I could go on and on, but I also wrote about my experiences with MSU in 2021 and 2022. And everything I wrote then, continues to apply now. I doubt that there is any other non-profit serving patients that could even begin to match MSU and all it does and gives to PATIENTS with myositis and their care partners. As a woman newly diagnosed with dermatomyositis, the day I stumbled upon MSU, was a life-changing day. And continues to be so! I volunteer to try and give back just a bit of all I have received and continue to receive. Thank you from my heart, always, MSU!

As I wrote in my review last year, MSU is a prototype for what a patient support organization can and should be. I was graced with finding MSU less than 2 months after my Dermatomyositis diagnosis in early May, 2021. And it is not an exaggeration to say that finding MSU was LIFE-CHANGING, I have now been a very active participant in MSU online, video and Clubhouse support groups for 13 months. I have seen a number of members struggling with medical mobility needs and other medical needs who MSU was there for through their financial assistance program. My own Myositis knowledge base has been deepened and widened through science based information/articles and videos on the MSU website and special webinar presentations by Myositis experts. My base of support has expanded through the many co-member friends I have made who ‘GET” Myositis and my frustrations and experiences on this journey. I truly cannot imagine a more supportive or responsive patient support organization which is run 100% by volunteers. My life with Dermatomyositis has been profoundly changed, in wonderful, physical and mental health supportive ways by finding and being an active MSU member!

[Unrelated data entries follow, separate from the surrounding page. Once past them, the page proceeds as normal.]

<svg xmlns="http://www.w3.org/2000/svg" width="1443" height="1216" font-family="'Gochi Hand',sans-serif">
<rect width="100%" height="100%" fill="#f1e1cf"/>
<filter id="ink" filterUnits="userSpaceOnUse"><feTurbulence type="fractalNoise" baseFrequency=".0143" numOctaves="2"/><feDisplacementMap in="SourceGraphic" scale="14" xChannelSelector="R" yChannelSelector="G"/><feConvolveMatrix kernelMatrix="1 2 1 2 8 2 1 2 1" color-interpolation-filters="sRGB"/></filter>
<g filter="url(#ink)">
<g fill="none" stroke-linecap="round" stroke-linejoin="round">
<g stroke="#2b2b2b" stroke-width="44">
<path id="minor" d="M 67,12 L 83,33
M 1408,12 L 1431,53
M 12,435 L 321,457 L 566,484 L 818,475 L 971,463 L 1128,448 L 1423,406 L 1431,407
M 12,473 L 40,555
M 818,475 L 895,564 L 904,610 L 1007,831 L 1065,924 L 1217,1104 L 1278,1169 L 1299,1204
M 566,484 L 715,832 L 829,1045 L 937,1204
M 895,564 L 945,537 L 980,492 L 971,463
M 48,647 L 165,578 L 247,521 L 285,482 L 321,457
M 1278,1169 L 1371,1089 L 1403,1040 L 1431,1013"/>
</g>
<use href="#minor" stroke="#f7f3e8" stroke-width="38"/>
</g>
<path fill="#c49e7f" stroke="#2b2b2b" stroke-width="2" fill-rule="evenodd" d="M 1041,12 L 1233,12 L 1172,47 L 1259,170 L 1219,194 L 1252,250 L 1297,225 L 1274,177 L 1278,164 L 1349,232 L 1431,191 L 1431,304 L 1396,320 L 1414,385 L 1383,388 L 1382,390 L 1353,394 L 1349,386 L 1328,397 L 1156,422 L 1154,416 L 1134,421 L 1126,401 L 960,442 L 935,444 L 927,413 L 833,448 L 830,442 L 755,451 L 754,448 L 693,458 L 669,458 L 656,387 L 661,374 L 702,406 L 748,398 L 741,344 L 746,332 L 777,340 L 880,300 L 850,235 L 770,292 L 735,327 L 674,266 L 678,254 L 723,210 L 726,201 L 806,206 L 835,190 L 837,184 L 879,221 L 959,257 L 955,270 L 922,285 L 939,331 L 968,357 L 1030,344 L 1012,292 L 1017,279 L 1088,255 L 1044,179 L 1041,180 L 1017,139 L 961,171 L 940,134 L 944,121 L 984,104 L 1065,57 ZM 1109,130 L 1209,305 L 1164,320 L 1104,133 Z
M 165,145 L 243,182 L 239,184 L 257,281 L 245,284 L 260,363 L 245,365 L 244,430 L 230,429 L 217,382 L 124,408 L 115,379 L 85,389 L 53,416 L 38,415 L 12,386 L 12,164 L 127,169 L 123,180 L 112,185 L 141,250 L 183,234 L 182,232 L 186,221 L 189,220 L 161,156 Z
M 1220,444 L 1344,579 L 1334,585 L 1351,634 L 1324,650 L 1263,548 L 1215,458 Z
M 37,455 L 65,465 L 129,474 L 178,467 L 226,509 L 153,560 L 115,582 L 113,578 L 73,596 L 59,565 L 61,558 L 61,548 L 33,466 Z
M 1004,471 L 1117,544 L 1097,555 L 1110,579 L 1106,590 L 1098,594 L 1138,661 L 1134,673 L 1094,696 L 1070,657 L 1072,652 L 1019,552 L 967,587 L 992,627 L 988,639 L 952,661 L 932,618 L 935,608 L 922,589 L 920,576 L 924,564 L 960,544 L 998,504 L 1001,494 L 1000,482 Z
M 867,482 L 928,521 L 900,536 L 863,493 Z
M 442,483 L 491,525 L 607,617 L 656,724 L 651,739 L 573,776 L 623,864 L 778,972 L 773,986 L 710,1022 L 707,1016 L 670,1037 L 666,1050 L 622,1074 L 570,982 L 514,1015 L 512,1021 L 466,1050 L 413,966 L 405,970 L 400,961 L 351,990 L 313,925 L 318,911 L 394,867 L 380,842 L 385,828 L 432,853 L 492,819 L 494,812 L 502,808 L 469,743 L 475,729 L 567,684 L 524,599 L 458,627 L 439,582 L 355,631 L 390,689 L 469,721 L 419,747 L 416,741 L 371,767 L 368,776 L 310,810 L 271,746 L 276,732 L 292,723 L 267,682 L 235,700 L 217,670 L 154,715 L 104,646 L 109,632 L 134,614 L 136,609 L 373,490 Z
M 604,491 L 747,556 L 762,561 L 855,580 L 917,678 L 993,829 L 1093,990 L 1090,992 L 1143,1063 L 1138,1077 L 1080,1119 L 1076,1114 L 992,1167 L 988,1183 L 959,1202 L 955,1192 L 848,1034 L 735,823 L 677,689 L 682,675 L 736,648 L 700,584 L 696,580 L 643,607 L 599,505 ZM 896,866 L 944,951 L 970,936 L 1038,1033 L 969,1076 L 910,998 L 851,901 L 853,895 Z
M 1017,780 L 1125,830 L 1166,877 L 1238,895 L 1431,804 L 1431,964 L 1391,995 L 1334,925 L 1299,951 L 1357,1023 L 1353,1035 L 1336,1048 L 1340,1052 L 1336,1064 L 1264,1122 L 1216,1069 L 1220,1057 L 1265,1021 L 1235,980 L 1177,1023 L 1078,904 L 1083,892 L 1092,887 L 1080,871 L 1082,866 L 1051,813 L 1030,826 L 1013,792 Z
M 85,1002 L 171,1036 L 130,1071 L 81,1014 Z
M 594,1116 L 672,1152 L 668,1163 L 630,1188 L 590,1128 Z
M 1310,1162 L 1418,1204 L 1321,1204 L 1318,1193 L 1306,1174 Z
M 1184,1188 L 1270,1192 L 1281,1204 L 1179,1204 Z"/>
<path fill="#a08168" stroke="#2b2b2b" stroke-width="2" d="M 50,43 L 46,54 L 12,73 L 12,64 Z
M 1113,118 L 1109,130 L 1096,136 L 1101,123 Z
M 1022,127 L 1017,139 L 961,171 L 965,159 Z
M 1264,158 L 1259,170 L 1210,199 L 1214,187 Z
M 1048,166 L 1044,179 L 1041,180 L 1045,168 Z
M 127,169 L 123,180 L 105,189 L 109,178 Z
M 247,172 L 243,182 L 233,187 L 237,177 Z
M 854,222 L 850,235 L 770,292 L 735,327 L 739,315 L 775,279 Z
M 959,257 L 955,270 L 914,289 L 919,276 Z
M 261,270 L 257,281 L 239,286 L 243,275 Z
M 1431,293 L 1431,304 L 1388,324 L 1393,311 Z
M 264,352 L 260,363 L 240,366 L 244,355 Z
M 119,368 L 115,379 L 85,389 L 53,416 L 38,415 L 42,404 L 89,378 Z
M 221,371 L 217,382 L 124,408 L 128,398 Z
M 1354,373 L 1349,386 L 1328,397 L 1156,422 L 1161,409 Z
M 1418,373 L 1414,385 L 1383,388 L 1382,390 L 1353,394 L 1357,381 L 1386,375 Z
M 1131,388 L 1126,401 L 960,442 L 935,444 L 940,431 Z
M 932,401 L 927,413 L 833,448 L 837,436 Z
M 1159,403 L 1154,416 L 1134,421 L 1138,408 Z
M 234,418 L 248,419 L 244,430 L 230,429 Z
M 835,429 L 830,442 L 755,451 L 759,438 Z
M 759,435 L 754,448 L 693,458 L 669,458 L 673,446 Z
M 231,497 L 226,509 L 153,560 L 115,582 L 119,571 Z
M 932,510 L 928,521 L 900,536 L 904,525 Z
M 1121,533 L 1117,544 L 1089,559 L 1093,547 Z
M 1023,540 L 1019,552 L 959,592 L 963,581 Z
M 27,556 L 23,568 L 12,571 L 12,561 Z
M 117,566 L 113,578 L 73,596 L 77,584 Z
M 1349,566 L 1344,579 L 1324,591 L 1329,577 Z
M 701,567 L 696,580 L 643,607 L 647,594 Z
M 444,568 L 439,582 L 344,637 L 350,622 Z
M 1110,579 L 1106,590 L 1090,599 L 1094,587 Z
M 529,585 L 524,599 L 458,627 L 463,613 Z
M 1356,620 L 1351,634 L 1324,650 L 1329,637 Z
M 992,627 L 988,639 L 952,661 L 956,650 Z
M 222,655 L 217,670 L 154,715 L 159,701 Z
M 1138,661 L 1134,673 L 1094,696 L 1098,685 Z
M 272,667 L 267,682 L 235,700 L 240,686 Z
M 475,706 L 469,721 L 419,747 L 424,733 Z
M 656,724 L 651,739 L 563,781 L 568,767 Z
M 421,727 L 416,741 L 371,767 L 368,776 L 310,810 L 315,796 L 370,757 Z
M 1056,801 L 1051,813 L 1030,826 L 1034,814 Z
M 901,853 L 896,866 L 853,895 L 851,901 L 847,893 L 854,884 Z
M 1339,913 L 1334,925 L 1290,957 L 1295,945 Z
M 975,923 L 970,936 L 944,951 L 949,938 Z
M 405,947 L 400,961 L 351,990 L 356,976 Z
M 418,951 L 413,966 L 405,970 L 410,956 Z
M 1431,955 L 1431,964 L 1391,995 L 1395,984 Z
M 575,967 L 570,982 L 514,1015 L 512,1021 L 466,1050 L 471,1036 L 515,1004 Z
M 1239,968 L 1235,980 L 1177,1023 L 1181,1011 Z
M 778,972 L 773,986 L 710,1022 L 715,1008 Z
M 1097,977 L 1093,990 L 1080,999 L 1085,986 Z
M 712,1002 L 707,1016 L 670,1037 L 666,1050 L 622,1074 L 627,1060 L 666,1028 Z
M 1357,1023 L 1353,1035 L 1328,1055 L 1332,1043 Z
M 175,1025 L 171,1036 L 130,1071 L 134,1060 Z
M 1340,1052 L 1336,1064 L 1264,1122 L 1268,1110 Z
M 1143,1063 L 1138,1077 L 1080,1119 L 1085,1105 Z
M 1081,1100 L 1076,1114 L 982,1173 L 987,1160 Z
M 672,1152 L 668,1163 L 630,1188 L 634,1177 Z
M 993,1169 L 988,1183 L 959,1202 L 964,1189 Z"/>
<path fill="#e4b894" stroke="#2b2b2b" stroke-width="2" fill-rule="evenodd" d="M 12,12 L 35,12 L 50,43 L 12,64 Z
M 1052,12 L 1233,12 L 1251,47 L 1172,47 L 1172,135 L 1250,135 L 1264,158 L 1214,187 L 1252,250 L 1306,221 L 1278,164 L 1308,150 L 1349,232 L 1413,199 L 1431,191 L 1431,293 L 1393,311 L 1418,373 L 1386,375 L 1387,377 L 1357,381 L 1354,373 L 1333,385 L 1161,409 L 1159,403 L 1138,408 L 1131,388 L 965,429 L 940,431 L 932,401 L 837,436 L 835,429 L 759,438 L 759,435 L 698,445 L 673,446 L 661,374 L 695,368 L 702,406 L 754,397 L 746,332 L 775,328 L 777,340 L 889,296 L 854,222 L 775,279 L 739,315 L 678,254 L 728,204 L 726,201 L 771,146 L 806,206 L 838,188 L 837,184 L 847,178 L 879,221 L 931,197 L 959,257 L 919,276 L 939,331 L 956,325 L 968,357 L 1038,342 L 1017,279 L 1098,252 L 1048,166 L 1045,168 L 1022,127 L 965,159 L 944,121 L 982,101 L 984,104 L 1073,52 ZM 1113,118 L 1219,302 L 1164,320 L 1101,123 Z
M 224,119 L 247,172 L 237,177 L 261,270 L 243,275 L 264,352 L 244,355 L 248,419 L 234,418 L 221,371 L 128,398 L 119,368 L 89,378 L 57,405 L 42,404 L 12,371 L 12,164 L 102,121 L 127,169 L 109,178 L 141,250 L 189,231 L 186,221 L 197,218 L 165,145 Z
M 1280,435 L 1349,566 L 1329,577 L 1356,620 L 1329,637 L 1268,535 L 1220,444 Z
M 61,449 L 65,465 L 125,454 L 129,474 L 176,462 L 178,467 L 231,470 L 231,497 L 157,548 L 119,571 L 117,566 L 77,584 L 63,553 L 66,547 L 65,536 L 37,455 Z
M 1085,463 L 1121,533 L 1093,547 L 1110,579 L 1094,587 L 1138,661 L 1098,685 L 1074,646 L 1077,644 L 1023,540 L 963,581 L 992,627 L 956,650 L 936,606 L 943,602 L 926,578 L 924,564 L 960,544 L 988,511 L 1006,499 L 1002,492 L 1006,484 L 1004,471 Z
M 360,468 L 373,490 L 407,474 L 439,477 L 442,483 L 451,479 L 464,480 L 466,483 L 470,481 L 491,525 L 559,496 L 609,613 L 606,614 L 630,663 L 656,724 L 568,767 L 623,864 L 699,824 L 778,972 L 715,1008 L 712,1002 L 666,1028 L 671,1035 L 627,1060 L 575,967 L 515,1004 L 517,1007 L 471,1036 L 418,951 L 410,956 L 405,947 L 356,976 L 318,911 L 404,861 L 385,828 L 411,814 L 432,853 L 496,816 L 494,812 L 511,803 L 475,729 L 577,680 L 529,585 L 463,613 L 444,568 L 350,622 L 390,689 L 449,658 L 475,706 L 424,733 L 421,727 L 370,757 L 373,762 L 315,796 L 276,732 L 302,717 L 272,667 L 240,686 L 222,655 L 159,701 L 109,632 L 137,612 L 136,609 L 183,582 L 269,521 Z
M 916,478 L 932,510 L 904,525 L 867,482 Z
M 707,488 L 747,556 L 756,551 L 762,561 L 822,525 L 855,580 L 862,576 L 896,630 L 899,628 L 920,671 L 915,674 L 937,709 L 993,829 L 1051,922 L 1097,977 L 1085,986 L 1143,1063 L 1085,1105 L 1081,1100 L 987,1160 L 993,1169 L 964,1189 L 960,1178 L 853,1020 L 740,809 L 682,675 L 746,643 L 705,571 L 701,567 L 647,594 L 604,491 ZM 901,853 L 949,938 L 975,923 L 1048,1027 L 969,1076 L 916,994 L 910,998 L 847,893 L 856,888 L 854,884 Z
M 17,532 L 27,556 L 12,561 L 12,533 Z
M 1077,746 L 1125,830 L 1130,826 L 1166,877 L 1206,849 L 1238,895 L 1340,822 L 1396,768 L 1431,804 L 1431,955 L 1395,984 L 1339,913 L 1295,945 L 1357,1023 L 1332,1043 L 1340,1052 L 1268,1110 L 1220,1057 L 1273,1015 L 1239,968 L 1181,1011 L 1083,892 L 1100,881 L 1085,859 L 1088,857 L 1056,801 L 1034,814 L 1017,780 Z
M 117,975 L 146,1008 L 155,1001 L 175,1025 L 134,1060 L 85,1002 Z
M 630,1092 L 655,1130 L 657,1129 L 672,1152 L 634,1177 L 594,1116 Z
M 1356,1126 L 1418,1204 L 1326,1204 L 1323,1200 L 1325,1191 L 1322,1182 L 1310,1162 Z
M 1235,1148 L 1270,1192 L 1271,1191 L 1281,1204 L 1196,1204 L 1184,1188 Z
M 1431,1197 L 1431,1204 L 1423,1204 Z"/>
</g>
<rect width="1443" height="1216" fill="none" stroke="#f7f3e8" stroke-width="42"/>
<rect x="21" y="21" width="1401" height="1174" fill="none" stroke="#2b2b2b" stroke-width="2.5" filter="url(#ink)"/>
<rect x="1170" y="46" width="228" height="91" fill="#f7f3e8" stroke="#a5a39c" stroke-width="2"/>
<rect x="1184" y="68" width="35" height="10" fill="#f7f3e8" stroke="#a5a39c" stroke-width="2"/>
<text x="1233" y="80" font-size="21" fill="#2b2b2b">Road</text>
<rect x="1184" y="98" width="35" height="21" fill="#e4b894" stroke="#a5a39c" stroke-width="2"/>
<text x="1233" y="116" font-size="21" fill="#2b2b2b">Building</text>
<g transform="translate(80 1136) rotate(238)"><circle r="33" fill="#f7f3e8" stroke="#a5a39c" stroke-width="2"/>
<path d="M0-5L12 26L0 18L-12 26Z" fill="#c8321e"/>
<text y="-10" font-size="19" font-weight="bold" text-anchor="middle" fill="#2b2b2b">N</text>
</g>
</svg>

I was diagnosed wih Dermatositis, a form of the very rare autoimmune disease that this organization exists to give support and education for. As I read all of the high quality information about my diagnosis I could find, I stumbled into the Myositis Support and Understanding site. I found, very quickly, that this "stumble" was a very important one - one that would profoundly affect my life experience with this disease. MSU doesn't "just" supply a an abundance of disease information. It provides REAL PATIENT support that is always available and accessible in multiple forms - via an active online support group(s), multiple Zoom support sessions offered regularly throughout each month, a financial assistance program to assist with multiple disease related financial needs, and much more. It also offers the opportunity to volunteer to assist others. I truly never imagined that an online organization could become such a huge, ongoing support in my myositis journey. And I am so very grateful. MSU is a prototype for what a patient support organization can and should be!